Local Color

World Premiere

USA | 99 MINUTES | English |

LOCAL COLOR

In George Gallo's wise and warm coming-of-age tale, a young artist seeks inspiration from an experienced painter and liberation from his father's worn-out ideas. Quiet, dreamy John (Trevor Morgan) would rather visit museums or paint than play baseball or chase girls, and this worries his rough-hewn, homophobic, fire-breathing father John Sr. (Ray Liotta). When a local art aficionado turns John on to the impressionist paintings of reclusive Russian immigrant Seroff (Armin Mueller-Stahl), who just happens to live nearby, John impulsively decides to find Seroff in the hope that the Russian will take him on as a student.

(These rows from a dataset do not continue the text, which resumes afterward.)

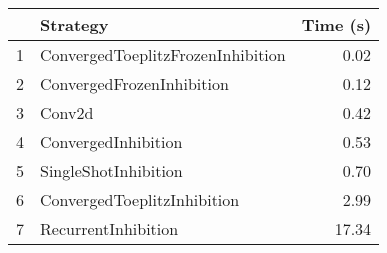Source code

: \begin{tabular}{llr}
\toprule
{} &                           Strategy & Time (s) \\
\midrule
1 &  ConvergedToeplitzFrozenInhibition &     0.02 \\
2 &          ConvergedFrozenInhibition &     0.12 \\
3 &                             Conv2d &     0.42 \\
4 &                ConvergedInhibition &     0.53 \\
5 &               SingleShotInhibition &     0.70 \\
6 &        ConvergedToeplitzInhibition &     2.99 \\
7 &                RecurrentInhibition &    17.34 \\
\bottomrule
\end{tabular}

Unfortunately, their first meeting doesn't quite go as planned: "I don't teach and I don't paint," Seroff huffs, before slamming the door in John's face. But John's perseverance, coupled with his gifts of vodka, soon sways the gruff old maestro. As the summer progresses, both men discover new ways to see the world and all its colors. Mueller-Stahl anchors the film with wisdom and sly rage as the prickly, embittered Seroff, while Morgan conveys an appealing, youthful charm as John. In his youth, director Gallo studied with the landscape painter George Cherepov and was later featured in three one-man exhibitions in New York. His love for painting, and for the respite it provides, is apparent in every frame of this gentle, inspired film.